I want to know if it’s possible to find this other reference point. I can’t take the whole work in at once, and I’m forced to walk again along its length, making laps just beside the invisible line of the bleeping laser beam protecting it from me. But the sculpture isn’t solid, it travels away from me, the wind of my movements invading its sails. The wholeness of each panel evades my eyes, my body. For a moment I think that there is something I can hear in it, as though the work breathes like some sleeping animal, but then I realise this breath is not its own but mine. I have the sensation of being inside out, of seeing in reverse, of hearing in reverse. I don’t really know what I mean by that, but I can feel it, this inversion of perspective, this other reference point that is not about being fixed, but about the liquid feeling of construction, and hanging, and being put together, of parts missing. I remember that this work is called Contingent. I am suddenly aware of my heart beating out a pattern like the regular spacing of the panels, of my breath quietly whistling inside my chest. I understand myself as a collection of parts, of contingencies.

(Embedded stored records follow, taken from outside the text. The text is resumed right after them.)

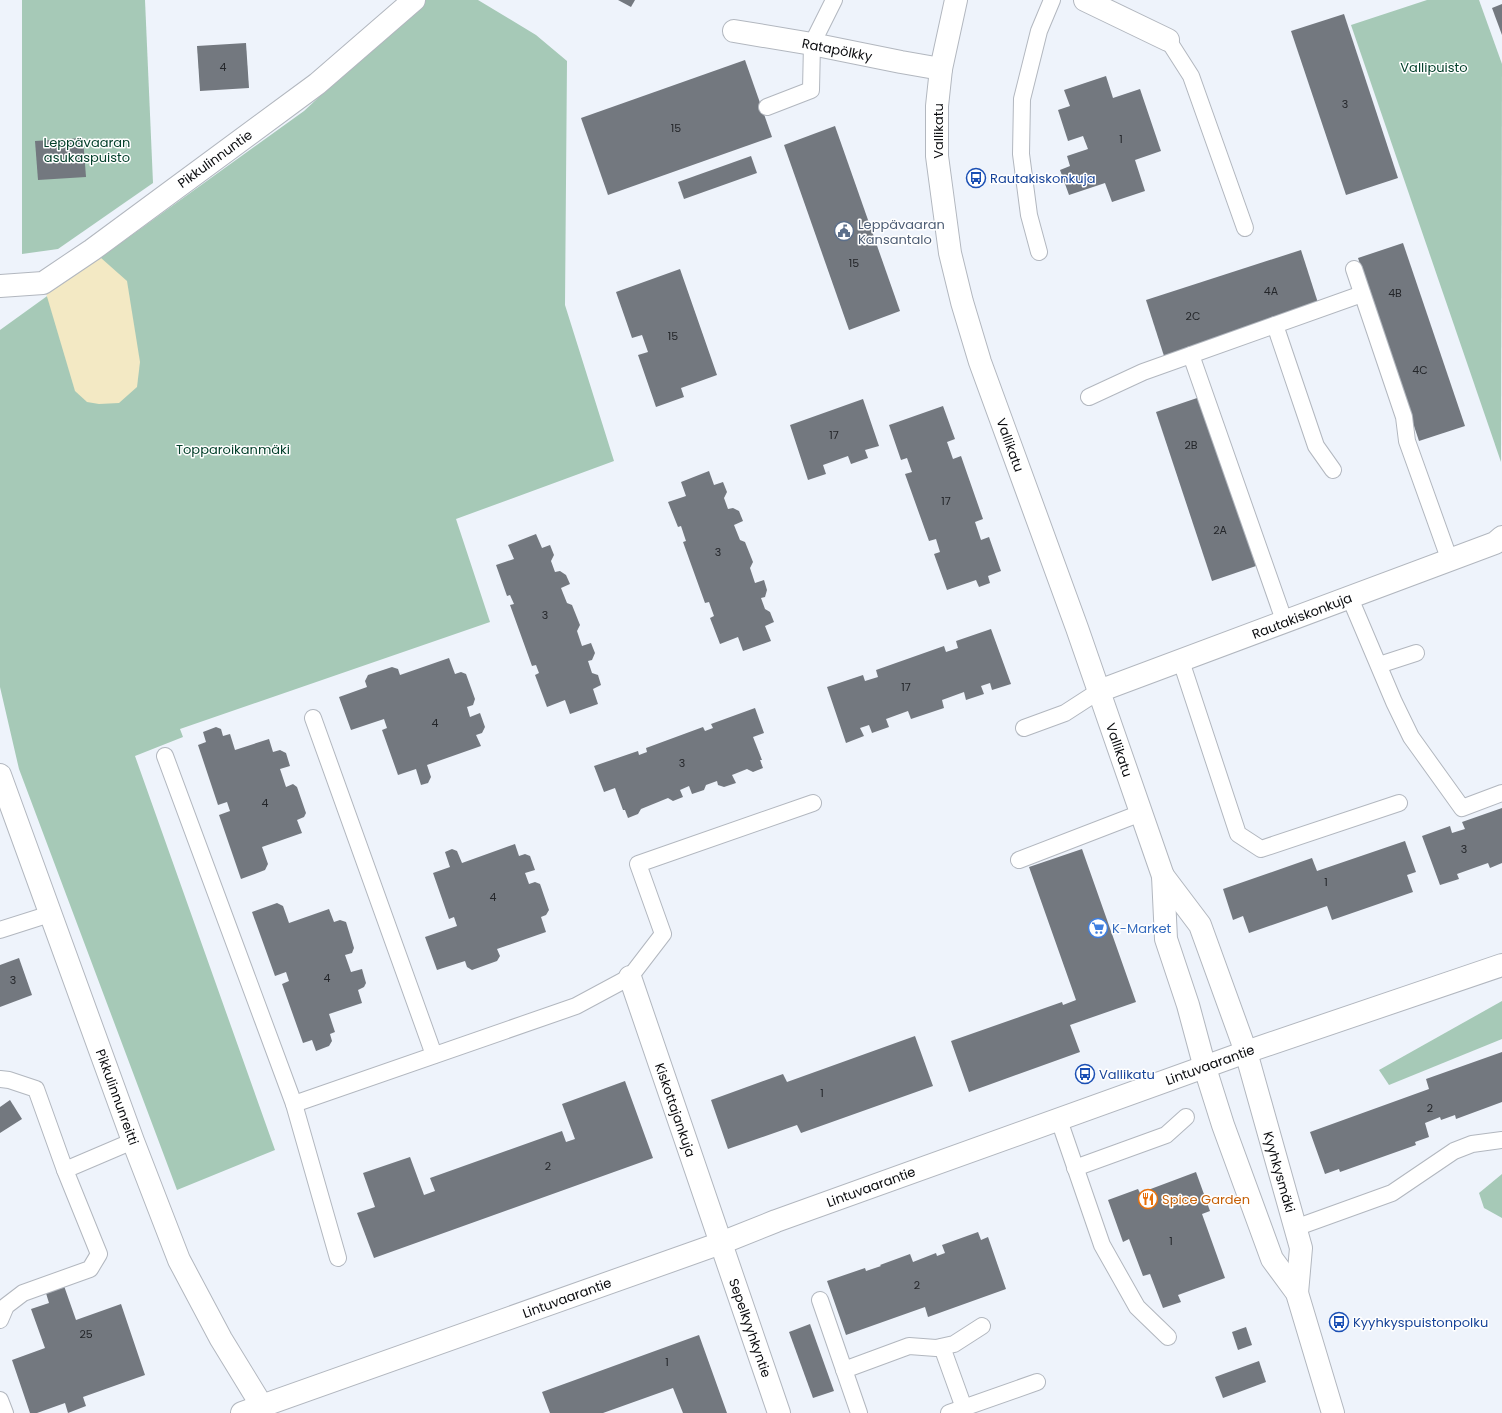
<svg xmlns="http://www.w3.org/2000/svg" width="1502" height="1413" viewBox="0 0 1502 1413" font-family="Poppins,sans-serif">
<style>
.green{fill:#a6c9b7}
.sand{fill:#f3e9c4}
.building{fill:#73787f}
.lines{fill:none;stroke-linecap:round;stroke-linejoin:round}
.lane-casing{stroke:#b2b7bf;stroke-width:18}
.street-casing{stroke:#b2b7bf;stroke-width:24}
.secondary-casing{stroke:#b2b7bf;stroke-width:24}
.lane{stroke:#fff;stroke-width:16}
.street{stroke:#fff;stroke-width:22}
.secondary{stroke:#fff;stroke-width:22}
.labels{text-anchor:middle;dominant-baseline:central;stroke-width:3;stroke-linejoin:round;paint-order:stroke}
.number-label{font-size:11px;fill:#24262a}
.street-label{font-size:13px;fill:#0a0b0e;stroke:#fff}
.park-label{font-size:13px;fill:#04402b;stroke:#fff}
.transit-label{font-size:13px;fill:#164399;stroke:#fff;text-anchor:start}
.service-label{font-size:13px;fill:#4e5e75;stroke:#fff;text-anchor:start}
.shop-label{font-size:13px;fill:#366cbe;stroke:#fff;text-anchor:start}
.food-label{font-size:13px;fill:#c56008;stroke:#fff;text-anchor:start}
</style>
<rect width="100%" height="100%" fill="#eef3fb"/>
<g class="green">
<path d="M 22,0 L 145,0 L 153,183 L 58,249 L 22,254 Z"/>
<path d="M 423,0 L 478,0 L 536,35 L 567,61 L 565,305 L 614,461 L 456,519 L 490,622 L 180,729 L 183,737 L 135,756 L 275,1150 L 177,1190 L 19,769 L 0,687 L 0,330 L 304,111 Z"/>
<path d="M 1427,0 L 1479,0 L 1502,64 L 1501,462 L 1351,25 Z"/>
<path d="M 1502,1001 L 1502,1039 L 1389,1085 L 1379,1070 Z"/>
<path d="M 1502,1174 L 1502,1218 L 1484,1208 L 1479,1193 Z"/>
</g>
<path class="sand" d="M 92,250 L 127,281 L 140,362 L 137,387 L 119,403 L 99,404 L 87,402 L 75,391 L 43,283 Z"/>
<g class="building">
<path d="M 618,0 L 635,0 L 631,7 Z"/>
<path d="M 1502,4 L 1502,35 L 1492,8 Z"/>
<path d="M 1344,14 L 1398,178 L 1346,195 L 1291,31 Z"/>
<path d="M 246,43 L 249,88 L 200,91 L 197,46 Z"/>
<path d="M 745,60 L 772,137 L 608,195 L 581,118 Z"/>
<path d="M 1106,76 L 1113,98 L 1140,89 L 1161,151 L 1135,160 L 1145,191 L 1112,202 L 1105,183 L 1069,195 L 1060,170 L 1070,166 L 1067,156 L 1088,149 L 1083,136 L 1068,141 L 1058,110 L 1070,106 L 1064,90 Z"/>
<path d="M 835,126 L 900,311 L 849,330 L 784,145 Z"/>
<path d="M 83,138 L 86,177 L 38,180 L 35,141 Z"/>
<path d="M 751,156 L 757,173 L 684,199 L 678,182 Z"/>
<path d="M 1403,243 L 1465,426 L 1419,441 L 1358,258 Z"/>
<path d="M 1301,250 L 1319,306 L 1164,356 L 1146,300 Z"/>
<path d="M 680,269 L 717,375 L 681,388 L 684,397 L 656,407 L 638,355 L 648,352 L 642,335 L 632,338 L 616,292 Z"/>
<path d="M 1200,397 L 1256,566 L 1212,581 L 1156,412 Z"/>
<path d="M 863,399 L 879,446 L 865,450 L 868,458 L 851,464 L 848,456 L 823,465 L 826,474 L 808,480 L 790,425 Z"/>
<path d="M 943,406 L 955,439 L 947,442 L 953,459 L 961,456 L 983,519 L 975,522 L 981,540 L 989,537 L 1001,571 L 988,576 L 990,583 L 979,587 L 976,580 L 947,590 L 934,554 L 940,552 L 936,539 L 929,541 L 905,474 L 912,472 L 907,458 L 901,460 L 889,425 Z"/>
<path d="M 709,471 L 714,485 L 723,482 L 727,492 L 724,498 L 728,509 L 733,508 L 739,511 L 743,521 L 734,525 L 740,540 L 745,542 L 753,562 L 750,568 L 755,583 L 764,580 L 767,590 L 765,597 L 761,598 L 765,609 L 770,612 L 774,622 L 765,626 L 771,641 L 743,651 L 738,637 L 720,644 L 710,618 L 714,616 L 709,602 L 705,603 L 683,542 L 686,541 L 681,526 L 678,527 L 668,502 L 686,496 L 681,482 Z"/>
<path d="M 536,534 L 542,548 L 550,545 L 554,555 L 551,561 L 555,572 L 560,571 L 566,575 L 570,584 L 561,588 L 567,603 L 572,605 L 580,625 L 577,631 L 582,646 L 591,643 L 595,653 L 592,660 L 588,661 L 592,673 L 598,675 L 601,685 L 593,689 L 598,704 L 570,714 L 565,700 L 547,707 L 535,675 L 539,673 L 536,665 L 532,666 L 510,605 L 514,604 L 510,595 L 507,596 L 496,565 L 514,559 L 508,545 Z"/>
<path d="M 991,629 L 1011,684 L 992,690 L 990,683 L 981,686 L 984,694 L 966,700 L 964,692 L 942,700 L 944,708 L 911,719 L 908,711 L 886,719 L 889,727 L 872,733 L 869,725 L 860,728 L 864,736 L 846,743 L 827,687 L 863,675 L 865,681 L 878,677 L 876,670 L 944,646 L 946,652 L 958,648 L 956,641 Z"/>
<path d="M 449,658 L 455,674 L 461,672 L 466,674 L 475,699 L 473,705 L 467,707 L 470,717 L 480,713 L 485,727 L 482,733 L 476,735 L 481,746 L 427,765 L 431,777 L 428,783 L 421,785 L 416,769 L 398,775 L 382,730 L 387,728 L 384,719 L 351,730 L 339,697 L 367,687 L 365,681 L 368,675 L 392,667 L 398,669 L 400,675 Z"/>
<path d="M 755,708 L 764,733 L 753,737 L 762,760 L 760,760 L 763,768 L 753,772 L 747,769 L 732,775 L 736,783 L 724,787 L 718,785 L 717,781 L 706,785 L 704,790 L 692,794 L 689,786 L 680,790 L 683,797 L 673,801 L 668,798 L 641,809 L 638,814 L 628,818 L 625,810 L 623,810 L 615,788 L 604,792 L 594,766 L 638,751 L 639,755 L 647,752 L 646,748 L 703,727 L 705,731 L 713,728 L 711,724 Z"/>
<path d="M 216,727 L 221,729 L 223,736 L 230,734 L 235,750 L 269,739 L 273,752 L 280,750 L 286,753 L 290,766 L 280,769 L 286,787 L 293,784 L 297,787 L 306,813 L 304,817 L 297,820 L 302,833 L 262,847 L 268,864 L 265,870 L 241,879 L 219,815 L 230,811 L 227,802 L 218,805 L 198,745 L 206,742 L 203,732 Z"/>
<path d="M 1502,808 L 1502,863 L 1490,868 L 1488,863 L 1457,874 L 1459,879 L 1440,885 L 1422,836 L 1450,826 L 1452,833 L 1465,829 L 1462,822 Z"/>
<path d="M 1405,841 L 1416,872 L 1407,875 L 1413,892 L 1332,920 L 1327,906 L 1249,933 L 1243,916 L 1233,920 L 1223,889 L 1312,858 L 1317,871 Z"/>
<path d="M 515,844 L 519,856 L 525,854 L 530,856 L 535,870 L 525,873 L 529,884 L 535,882 L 540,884 L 549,910 L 546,915 L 541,917 L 546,932 L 497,949 L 500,956 L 497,961 L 472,970 L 467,967 L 465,961 L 437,970 L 425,937 L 457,926 L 454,917 L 449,919 L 433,873 L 450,867 L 445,852 L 452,849 L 457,851 L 462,863 Z"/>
<path d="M 1082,849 L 1136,1002 L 1070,1025 L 1080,1052 L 969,1092 L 951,1041 L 1062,1002 L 1063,1005 L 1076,1000 L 1029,867 Z"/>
<path d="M 277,903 L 283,906 L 289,923 L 329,909 L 334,922 L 340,920 L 346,922 L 354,948 L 352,953 L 345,955 L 351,972 L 362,969 L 366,983 L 364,987 L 358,990 L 362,1003 L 329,1014 L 335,1032 L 330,1034 L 332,1041 L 329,1046 L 316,1051 L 312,1040 L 303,1043 L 282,984 L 289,981 L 286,972 L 275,976 L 252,912 Z"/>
<path d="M 19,958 L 32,995 L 0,1007 L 0,965 Z"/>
<path d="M 915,1036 L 933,1086 L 801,1133 L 797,1125 L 728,1149 L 711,1100 L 783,1074 L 787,1082 Z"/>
<path d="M 1502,1052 L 1502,1102 L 1456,1119 L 1455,1115 L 1441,1120 L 1440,1117 L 1425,1123 L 1429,1137 L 1415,1142 L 1416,1145 L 1340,1172 L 1339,1169 L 1325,1174 L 1310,1132 L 1429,1089 L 1426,1079 Z"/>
<path d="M 625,1081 L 653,1158 L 374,1258 L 357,1213 L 375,1207 L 363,1173 L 410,1157 L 424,1195 L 435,1191 L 430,1178 L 562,1131 L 566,1142 L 575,1139 L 562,1104 Z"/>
<path d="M 10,1100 L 22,1119 L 0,1133 L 0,1107 Z"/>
<path d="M 1196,1172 L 1210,1211 L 1202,1214 L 1225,1278 L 1178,1295 L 1181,1302 L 1163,1308 L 1150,1274 L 1143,1276 L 1129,1239 L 1123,1242 L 1108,1200 L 1138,1189 L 1140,1193 Z"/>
<path d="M 978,1232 L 981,1240 L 988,1237 L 1006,1289 L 928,1317 L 925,1307 L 846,1335 L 827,1281 L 865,1268 L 866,1271 L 881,1266 L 880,1265 L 910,1254 L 913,1262 L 936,1253 L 937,1256 L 945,1253 L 942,1245 Z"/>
<path d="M 63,1283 L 76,1320 L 121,1304 L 145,1375 L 83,1397 L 86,1406 L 68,1413 L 65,1403 L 37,1413 L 30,1413 L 12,1360 L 45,1348 L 31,1309 L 49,1303 L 45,1290 Z"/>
<path d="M 810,1324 L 834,1391 L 813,1398 L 789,1332 Z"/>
<path d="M 1246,1327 L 1252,1345 L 1238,1350 L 1232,1332 Z"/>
<path d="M 699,1335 L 727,1413 L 683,1413 L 673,1388 L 603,1413 L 550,1413 L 542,1392 Z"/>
<path d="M 1259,1361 L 1266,1382 L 1223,1398 L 1215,1377 Z"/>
</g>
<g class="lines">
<defs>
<g id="lane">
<path d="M 1168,40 L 1191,76 L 1245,228"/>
<path d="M 767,107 L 811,90 L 812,44 L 834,0"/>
<path d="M 1039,252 L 1029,215 L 1021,154 L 1022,99 L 1039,31 L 1052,0"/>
<path d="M 1354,269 L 1404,417 L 1407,441 L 1450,561"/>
<path d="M 1275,325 L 1316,446 L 1333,470"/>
<path d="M 1191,355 L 1285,623"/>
<path d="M 1089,397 L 1143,372 L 1362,294"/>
<path d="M 1350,598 L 1394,702 L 1411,737 L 1462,808 L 1502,793"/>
<path d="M 1181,661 L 1238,834 L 1261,849 L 1399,803"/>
<path d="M 1379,665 L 1416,653"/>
<path d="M 313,718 L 434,1055"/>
<path d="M 1024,728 L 1065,713 L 1099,691"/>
<path d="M 165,756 L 294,1104 L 338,1258"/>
<path d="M 1019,860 L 1141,813"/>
<path d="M 0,930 L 50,914"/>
<path d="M 0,1079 L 9,1080 L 36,1089 L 65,1170"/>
<path d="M 294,1104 L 576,1006 L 630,977 L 663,934 L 638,864 L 813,803"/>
<path d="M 1059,1120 L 1102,1245 L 1137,1307 L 1168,1337"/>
<path d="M 1075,1168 L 1166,1135 L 1186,1117"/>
<path d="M 1295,1228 L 1392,1193 L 1454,1151 L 1472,1144 L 1502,1140"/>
<path d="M 820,1300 L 859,1413"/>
<path d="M 0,1320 L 6,1306 L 23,1293 L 90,1269 L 99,1254 L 65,1170 L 133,1141"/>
<path d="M 942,1347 L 964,1408"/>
<path d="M 844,1370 L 909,1346 L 936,1348 L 954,1344 L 982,1326"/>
<path d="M 0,1400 L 5,1413"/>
<path d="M 949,1413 L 1037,1382"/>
</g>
<g id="street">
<path d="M 1085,0 L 1168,40"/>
<path d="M 734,31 L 812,44 L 901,62 L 941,69"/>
<path d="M 0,286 L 43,283 L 92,250 L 317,84 L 414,0"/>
<path d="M 1099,691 L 1495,543 L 1502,537"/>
<path d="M 630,977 L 779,1413"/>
<path d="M 1246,1052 L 1301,1248 L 1297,1293"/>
<path d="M 1205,1068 L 1223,1125 L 1272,1259 L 1297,1293 L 1333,1413"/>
</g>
<g id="secondary">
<path d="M 956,0 L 941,69 L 937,106 L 937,156 L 950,253 L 962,302 L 980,362 L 1077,628 L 1163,876 L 1166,939 L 1188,1005 L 1205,1068"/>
<path d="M 0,775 L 133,1141 L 179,1260 L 221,1339 L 262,1406"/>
<path d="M 1163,876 L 1200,925 L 1246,1052"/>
<path d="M 242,1413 L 721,1243 L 776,1221 L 1246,1052 L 1502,965"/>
</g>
</defs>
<use href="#lane" class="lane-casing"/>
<use href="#street" class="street-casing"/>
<use href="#secondary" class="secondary-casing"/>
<use href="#lane" class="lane"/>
<use href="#street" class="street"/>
<use href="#secondary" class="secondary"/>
</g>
<defs>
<symbol id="bus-ring" viewBox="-11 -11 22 22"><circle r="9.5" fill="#fff" stroke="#1a4fb4" stroke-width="1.5"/><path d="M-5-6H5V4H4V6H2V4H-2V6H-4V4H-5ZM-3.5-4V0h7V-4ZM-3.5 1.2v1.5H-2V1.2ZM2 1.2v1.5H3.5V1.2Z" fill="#1a4fb4"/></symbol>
<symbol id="civic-ring" viewBox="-11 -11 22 22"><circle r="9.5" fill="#fff" stroke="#5c6f8a" stroke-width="1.5"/><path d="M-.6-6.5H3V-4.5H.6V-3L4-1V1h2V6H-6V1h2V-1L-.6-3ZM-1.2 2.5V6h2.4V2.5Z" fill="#5c6f8a"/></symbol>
<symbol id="supermarket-ring" viewBox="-11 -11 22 22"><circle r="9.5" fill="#fff" stroke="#3f7fe0" stroke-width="1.5"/><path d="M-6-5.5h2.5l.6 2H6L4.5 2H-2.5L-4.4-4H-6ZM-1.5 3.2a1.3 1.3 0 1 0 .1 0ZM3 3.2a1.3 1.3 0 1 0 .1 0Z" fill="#3f7fe0"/></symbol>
<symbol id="restaurant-ring" viewBox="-11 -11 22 22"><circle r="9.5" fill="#fff" stroke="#e8710a" stroke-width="1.5"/><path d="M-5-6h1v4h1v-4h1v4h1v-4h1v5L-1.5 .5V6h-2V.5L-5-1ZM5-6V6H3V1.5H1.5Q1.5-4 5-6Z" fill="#e8710a"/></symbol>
</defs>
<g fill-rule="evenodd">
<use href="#bus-ring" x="965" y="167" width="22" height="22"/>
<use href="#civic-ring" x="833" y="220" width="22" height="22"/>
<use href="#supermarket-ring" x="1087" y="917" width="22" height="22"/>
<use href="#bus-ring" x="1074" y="1063" width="22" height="22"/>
<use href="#restaurant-ring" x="1137" y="1188" width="22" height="22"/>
<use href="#bus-ring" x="1328" y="1311" width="22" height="22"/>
</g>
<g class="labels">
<g class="number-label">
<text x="223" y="67">4</text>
<text x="1345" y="104">3</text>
<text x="676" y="128">15</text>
<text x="1121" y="139">1</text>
<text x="854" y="263">15</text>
<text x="1271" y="291">4A</text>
<text x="1395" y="293">4B</text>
<text x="1193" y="316">2C</text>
<text x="673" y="336">15</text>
<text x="1420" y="370">4C</text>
<text x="834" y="435">17</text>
<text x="1191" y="445">2B</text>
<text x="946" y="501">17</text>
<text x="1220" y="530">2A</text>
<text x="718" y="552">3</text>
<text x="545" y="615">3</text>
<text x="906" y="687">17</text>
<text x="435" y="723">4</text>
<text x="682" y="763">3</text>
<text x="265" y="803">4</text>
<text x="1464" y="849">3</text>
<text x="1326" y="882">1</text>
<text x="493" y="897">4</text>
<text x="327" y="978">4</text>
<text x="13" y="980">3</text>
<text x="822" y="1093">1</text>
<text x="1430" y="1108">2</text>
<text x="548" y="1166">2</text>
<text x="1171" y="1241">1</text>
<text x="917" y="1285">2</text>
<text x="86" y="1334">25</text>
<text x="667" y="1362">1</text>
</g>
<g class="street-label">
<text transform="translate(837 50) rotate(11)">Ratapölkky</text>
<text transform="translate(938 131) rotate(-90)">Vallikatu</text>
<text transform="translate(215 159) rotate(-36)">Pikkulinnuntie</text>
<text transform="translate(1010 445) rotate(70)">Vallikatu</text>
<text transform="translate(1302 616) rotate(-21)">Rautakiskonkuja</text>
<text transform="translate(1119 750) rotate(71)">Vallikatu</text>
<text transform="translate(1210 1065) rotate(-20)">Lintuvaarantie</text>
<text transform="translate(117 1097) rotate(70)">Pikkulinnunreitti</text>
<text transform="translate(675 1110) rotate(71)">Kiskottajankuja</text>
<text transform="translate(1279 1172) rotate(74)">Kyyhkysmäki</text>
<text transform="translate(871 1187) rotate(-20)">Lintuvaarantie</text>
<text transform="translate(567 1298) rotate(-20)">Lintuvaarantie</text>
<text transform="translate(750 1328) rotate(71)">Sepelkyyhkyntie</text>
</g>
<g class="park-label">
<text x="1434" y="67">Vallipuisto</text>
<text x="87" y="142">Leppävaaran<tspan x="87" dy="15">asukaspuisto</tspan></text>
<text x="233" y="449">Topparoikanmäki</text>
</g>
<g class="transit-label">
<text x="990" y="178">Rautakiskonkuja</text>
<text x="1099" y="1074">Vallikatu</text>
<text x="1353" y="1322">Kyyhkyspuistonpolku</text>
</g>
<g class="service-label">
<text x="858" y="224">Leppävaaran<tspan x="858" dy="15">Kansantalo</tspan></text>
</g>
<g class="shop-label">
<text x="1112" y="928">K-Market</text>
</g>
<g class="food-label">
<text x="1162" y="1199">Spice Garden</text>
</g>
</g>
</svg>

Contingent was the last work that Eva Hesse made. She began it in November of 1968, and then she collapsed in April 1969. A tumour had been growing inside her brain, fed by the toxic fumes of fibreglass. She continued working on the sculpture until she collapsed again in October, after which her students worked to help her finish the piece. The boys, she said, rubberized the pieces of cheesecloth that the girls had sewn together, and in December it was exhibited. She was happy with the work, but still she questioned it. Her practice was always, as Elizabeth Frank writes, ‘a self-imposed apprenticeship in lostness and groping’. But it was also a refusal to find answers, to believe in the wholeness of systems, in the definitiveness of agency. She wrote, ‘can it be different each time? why not?… it’s not the new, it is what is yet not known, thought, seen, touched but really what is not. and that is’. She died in May the following year.
I walk the length of these eight panels again, and I feel contingency flood my body like water, which is something like 70% of what I am, and I want to open my mouth wide and take a gulp of clean, cleansing air, to begin again. That’s what I feel in these panels- the endlessness of beginning, endless breathing, ragged and desperate. Endless breathing.